If you see a picture in the data below, omit it and copy the rest exactly.

__Dataset section__
•••

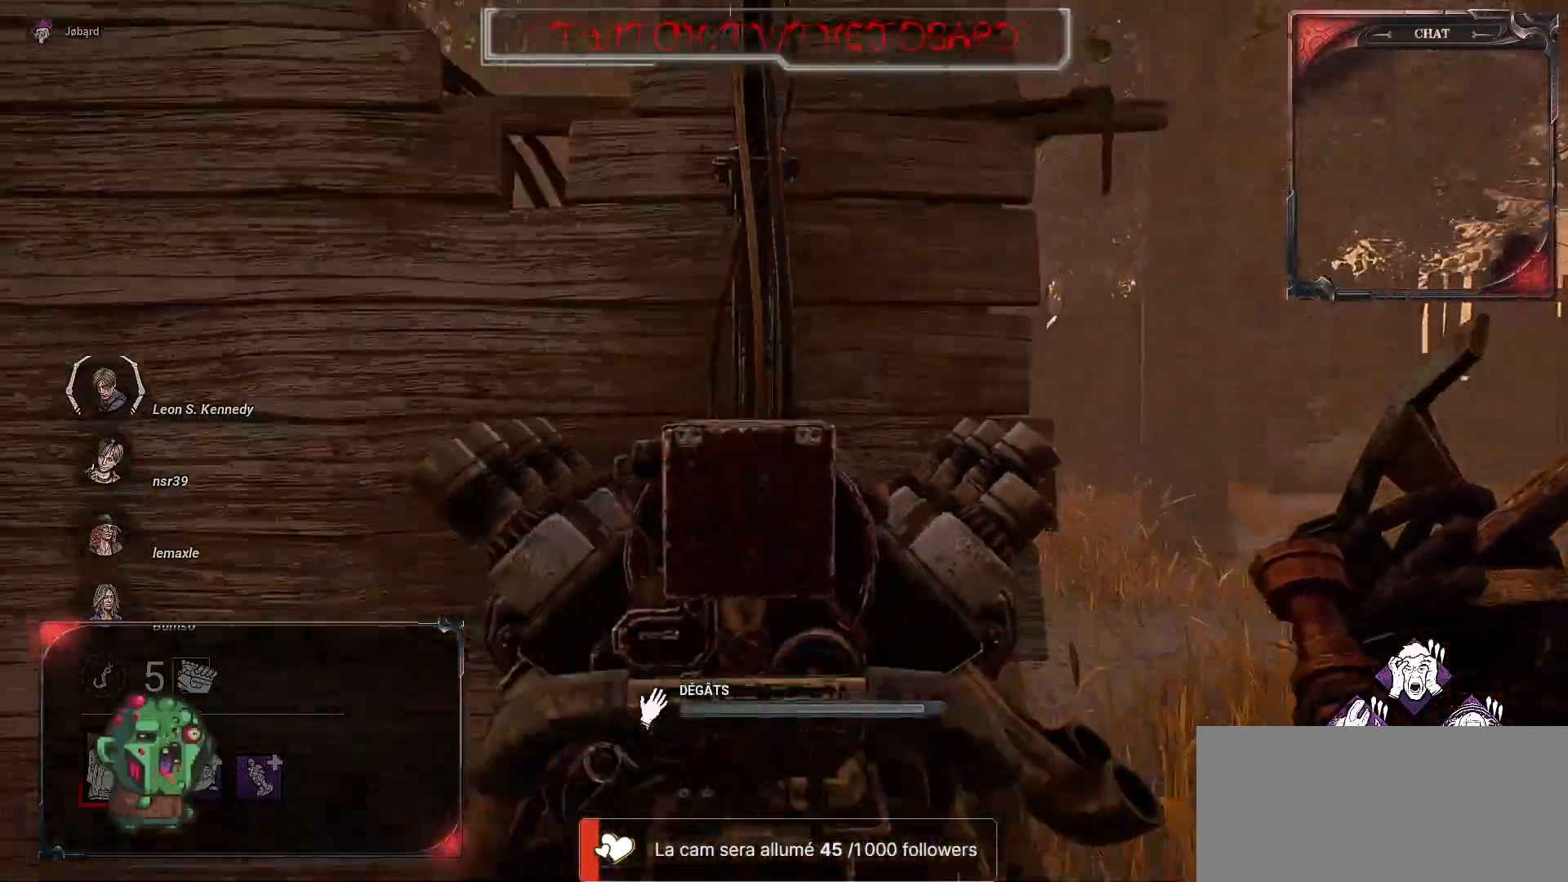
{"keys": ["space", "z"], "mouse": [], "events": []}
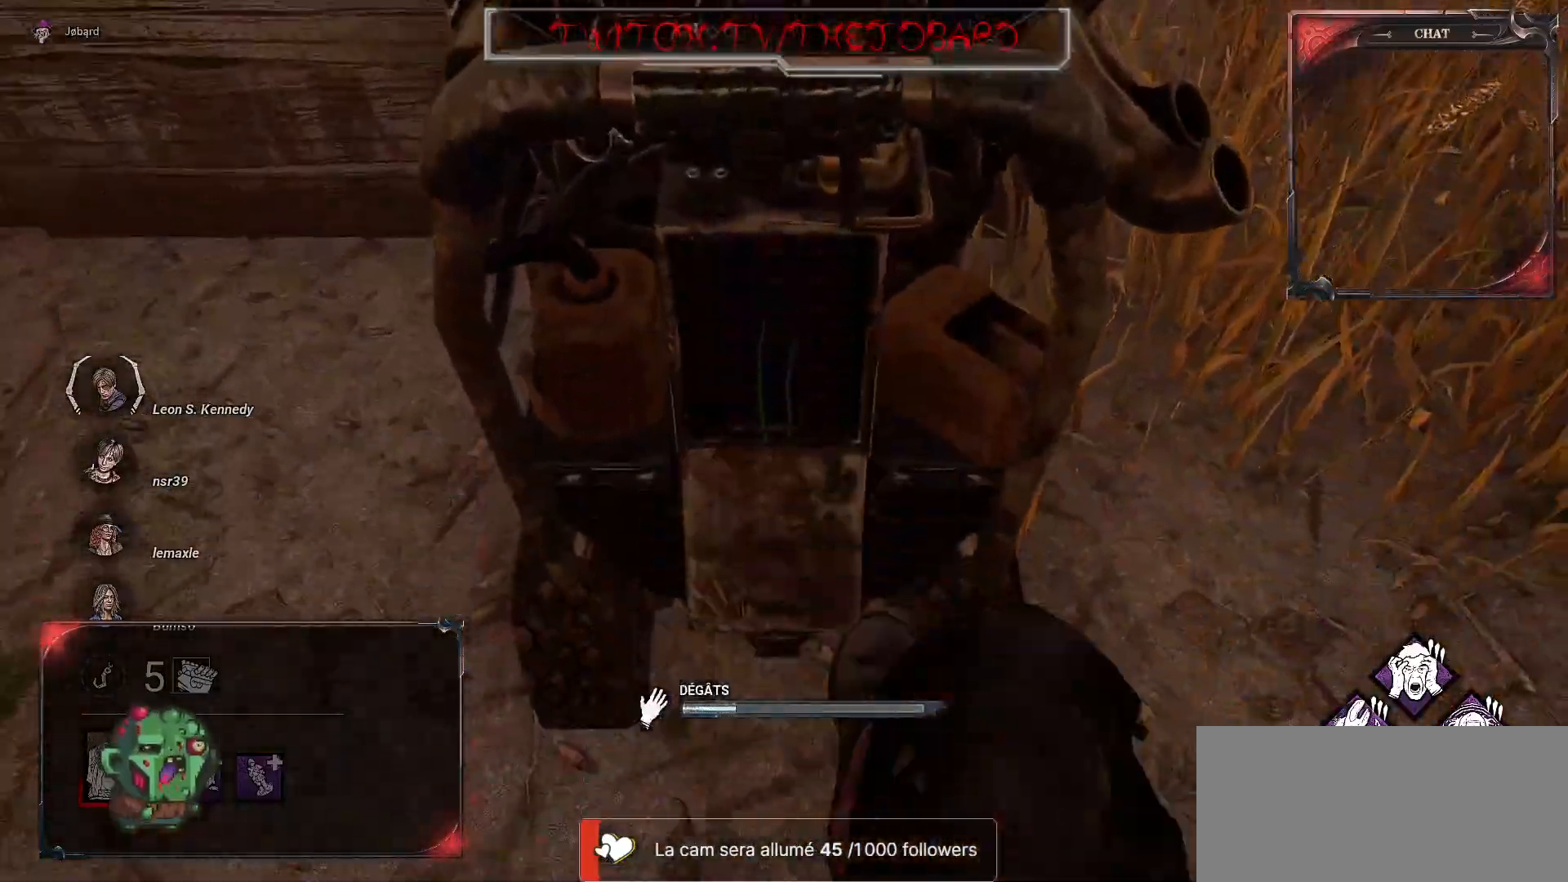
{"keys": ["space", "z"], "mouse": [], "events": []}
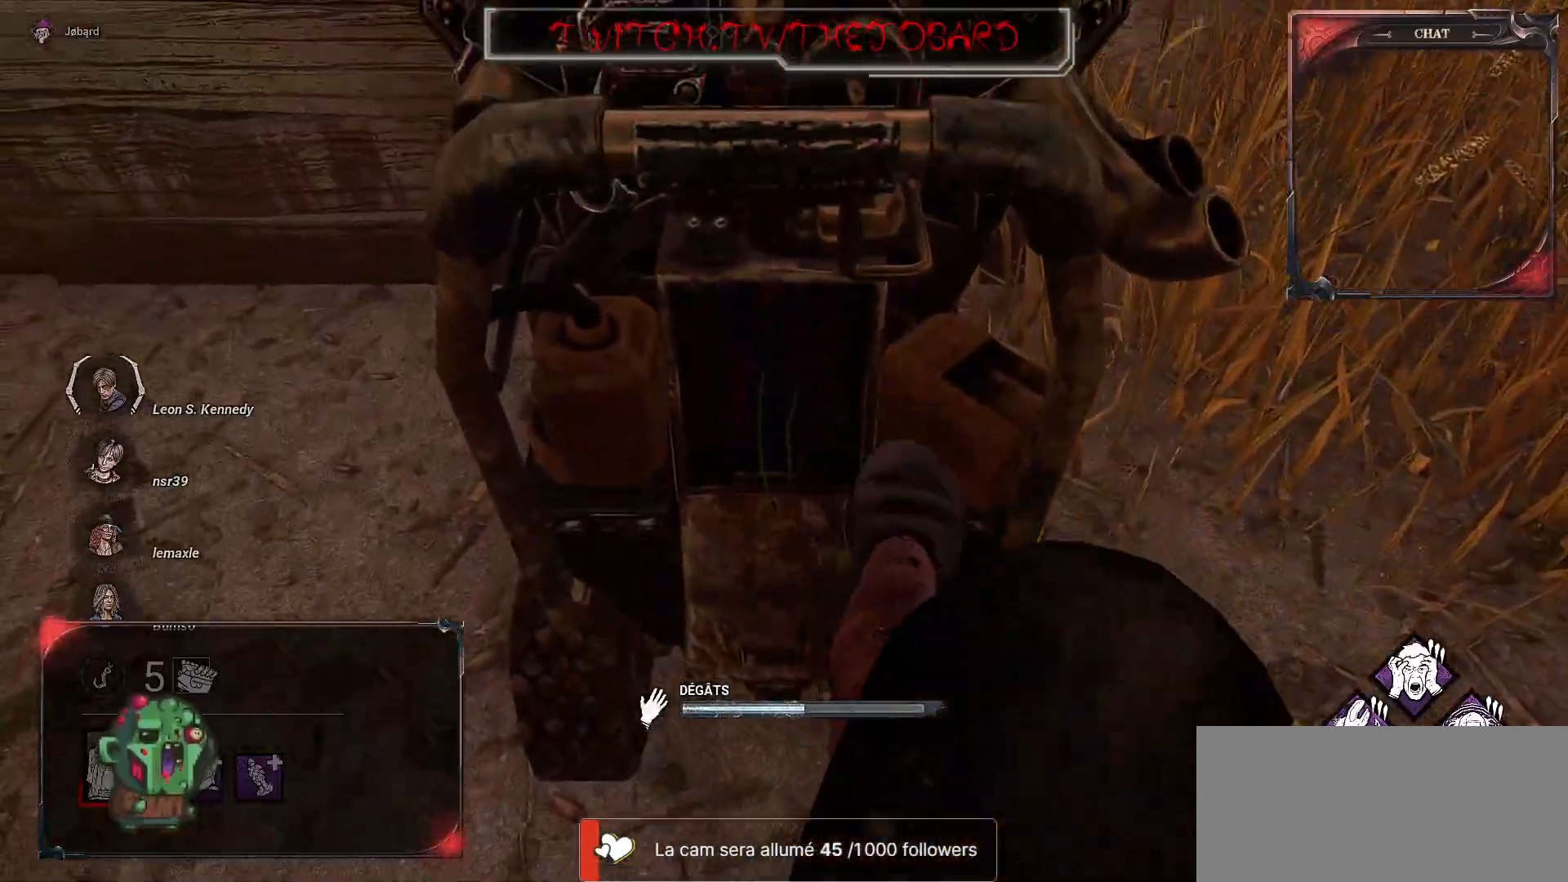
{"keys": ["space"], "mouse": [], "events": [[483, "z", "up"]]}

•••

__Your solution__
{"keys": ["space", "z"], "mouse": [], "events": []}
{"keys": ["space", "z"], "mouse": [], "events": []}
{"keys": ["space"], "mouse": [], "events": [[483, "z", "up"]]}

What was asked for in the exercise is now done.